Artık Egeli oldum ya, Hacette sınıfımızın Ege taifesine dahil oldum. Bu arkadaşlar, son yıllarda, birkaç ayda bir toplanıp, bir hafta sonu geçiriyorlarmış. Bu kez de Marmaris’te (Servet Baysal’ın ev sahipliğinde) bir hafta sonu geçirmeye karar verilmiş. Semra Haver Uğurgelen ile birlikte mademki bu kadar yol gideceğiz, bari biraz da çevreyi gezelim düşüncesi ile mini bir tatil planı yaptık.
İlk gece Ayvalık, Cunda adasında Özerbey Konağı isimli çok hoş bir butik otelde kaldık. Otel, birkaç ay öncesine kadar içinde yaşayan aile tarafından işletiliyor. İnanılmaz temiz ve nezih bir oteldi. Kadıncağız bizimle evine gelmiş misafirmişiz gibi ilgilendi, benim endokrinolog olduğumu öğrenince ana kız diabet olduklarını söyledi. Uzun uzadıya danışmanlık yaptım.
Cunda adasında, Koç müzeleri özellikle eski binaların başarılı restorasyonları açısından övgüye layık. Bu arada bize yol göstermek için kendilerini paralayan iki çocuk (Ege ve Ada) ve köpeklerine de sevgiler gönderiyorum.

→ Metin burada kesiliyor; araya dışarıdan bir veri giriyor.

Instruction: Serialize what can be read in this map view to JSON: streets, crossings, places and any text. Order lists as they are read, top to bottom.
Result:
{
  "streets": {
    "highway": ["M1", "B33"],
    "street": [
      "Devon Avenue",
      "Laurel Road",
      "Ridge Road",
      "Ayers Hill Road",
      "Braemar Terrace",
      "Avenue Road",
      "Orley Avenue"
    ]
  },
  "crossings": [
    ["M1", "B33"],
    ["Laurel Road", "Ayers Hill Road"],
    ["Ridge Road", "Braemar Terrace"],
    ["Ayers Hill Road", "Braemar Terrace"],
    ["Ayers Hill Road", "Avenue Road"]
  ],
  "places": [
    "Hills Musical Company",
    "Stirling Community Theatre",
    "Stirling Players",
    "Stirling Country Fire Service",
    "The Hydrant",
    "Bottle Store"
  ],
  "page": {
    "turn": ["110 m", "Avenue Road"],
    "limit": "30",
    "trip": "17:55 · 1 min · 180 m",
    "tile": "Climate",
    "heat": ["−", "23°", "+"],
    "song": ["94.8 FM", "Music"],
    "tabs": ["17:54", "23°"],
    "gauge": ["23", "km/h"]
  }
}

Tabii bu gün Ege tatları, balık, meze derken gurme yolculuğumuza da attığımız ilk adım oldu. O gün daha önce hiç tatmadığım paulina gibi bir ismi olan balık yedik. O kadar yiyince gece sabaha kadar karın ağrısı çektim.
O gece o kadar çok yağmur yağmıştı ki sabah, adayı karaya bağlayan köprü tamamen sular altında kalmıştı. Arabama suda da gidebildiğine göre ‘’taka’’ plakası takmak istiyorum artık.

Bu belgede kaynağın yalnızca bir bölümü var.